The Art of Fathering November 25, 2009

Filed under: Parenting — billmacphee @ 3:56 pm
Tags: , , ,

I admit an honest truth: it’s tricky being a father today. Not because dads don’t desperately desire to succeed at their role, but because what we’re supposed to do is relatively unclear. But this just might be where the problem lies. Most of us dads fixate on what we can do and accomplish rather than what we are called to be.

Maybe the defining need of children moving toward and through adolescence is a close relationship with both mom and dad. This is where father’s get tripped up as we move into action and attempt to manage and monitor parent to child relationships. Developmental scholars label this relationship by the technical term of attachment. They emphasize that the most important aspect to this connection is the perception of the child, rather than the feelings of the parent.
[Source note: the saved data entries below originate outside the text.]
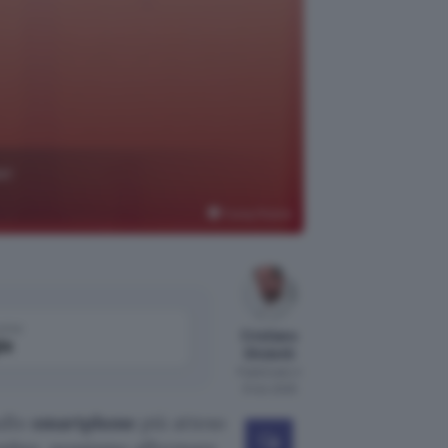
er
Trump Mobile
come
Cristiano
le
Ghidotti
Pubblicato il
31 dic 2025
ullo
smartphone
più atteso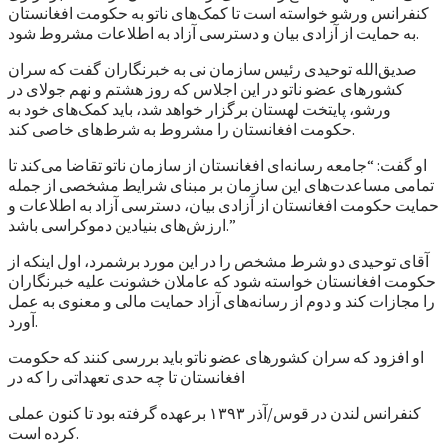
کنفرانس ورشو خواسته است تا کمک‌های ناتو به حکومت افغانستان
به حمایت از آزادی بیان و دسترسی آزاد به اطلاعات مشروط شود.
صدیق‌الله توحیدی رئیس سازمان نی به خبرنگاران گفت که سران
کشورهای عضو ناتو در این اجلاس که روز هشتم و نهم جولای در
ورشو، پایتخت لهستان برگزار خواهد شد، باید کمک‌های خود به
حکومت افغانستان را مشروط به شرط‌های خاصی کند.
او گفت: “جامعه رسانه‌ای افغانستان از سازمان ناتو تقاضا می‌کند تا
تمامی مساعدت‌های این سازمان بر مبنای شرایط مشخصی از جمله
حمایت حکومت افغانستان از آزادی بیان، دسترسی آزاد به اطلاعات و
ارزش‌های بنیادین دموکراسی باشد.”
آقای توحیدی دو شرط مشخص را در این مورد برشمرد، اول اینکه از
حکومت افغانستان خواسته شود که عاملان خشونت علیه خبرنگاران
را مجازات کند و دوم از رسانه‌های آزاد حمایت مالی و معنوی به عمل
آورد.
او افزود که سران کشورهای عضو ناتو باید بررسی کنند که حکومت
افغانستان تا چه حدی تعهداتی را که در
کنفرانس لندن در قوس/آذر ۱۳۹۳ برعهده گرفته بود تا کنون عملی
کرده است.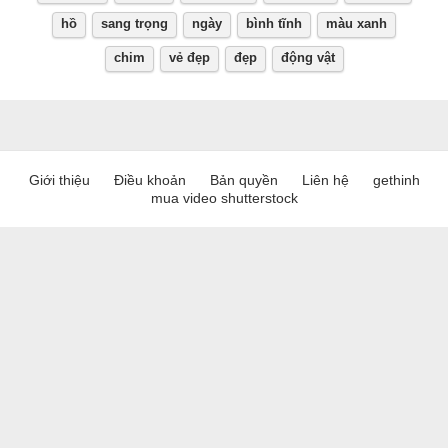
hồ
sang trọng
ngày
bình tĩnh
màu xanh
chim
vẻ đẹp
đẹp
động vật
Giới thiệu
Điều khoản
Bản quyền
Liên hệ
gethinh
mua video shutterstock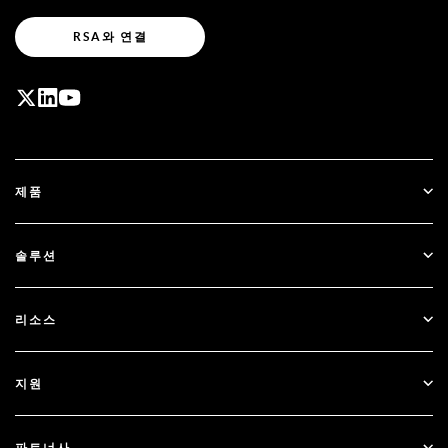
RSA와 연결
제품
ID Plus
솔루션
SecurID
비밀번호 없이 이용하기
리소스
Governance & Lifecycle
다단계 인증
모든 리소스
지원
정부
블로그
기술적 지원
금융 서비스
파트너사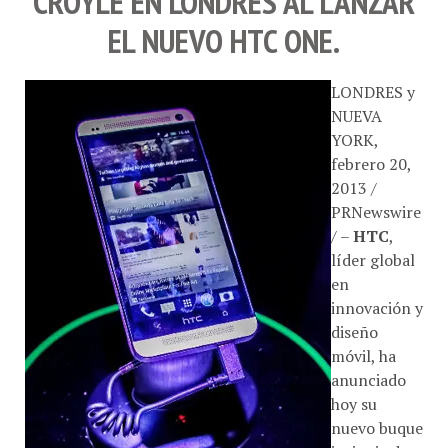
CROYLE
EN
LONDRES
AL LANZAR
EL NUEVO
HTC ONE
.
LONDRES y
NUEVA
YORK,
febrero 20,
2013 /
PRNewswire
/ –
HTC
,
líder global
en
innovación y
diseño
móvil, ha
anunciado
hoy su
nuevo buque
Dads: cultivating a close relationship with our kids is more art than science. It is felt more than accomplished. What is vital is not how we perceive the connections are going but how our son or daughter feel and perceive the intimacy of their relationship with us. Here are several key ideas in developing a close attachment with our sons and daughters that I have tried to live out:

  • Be available: not when it fits my schedule but in a way that works for my child.
  • Be accessible: physically and emotionally. My kids need to feel that they have access to my time and your heart.
  • Be present: I’m trying to look my son and daughter in the eye when I listen. Distractions abound and we must fight the temptation to fake attention.
  • Be ready: look for and anticipate the moments when my children are open for me to meet their needs. Listen and look carefully for your teenager to articulate, maybe in an awkward or veiled way, a request for your help. Don’t pounce but respond with gentle help.
  • Be encouraging: I’m watching the language I use as I connect with my kids. Look for ways to build up as you guide your son and daughter toward healthy development.

I’m not a perfect father, but I love my kids, and am trying to father them more than fix them.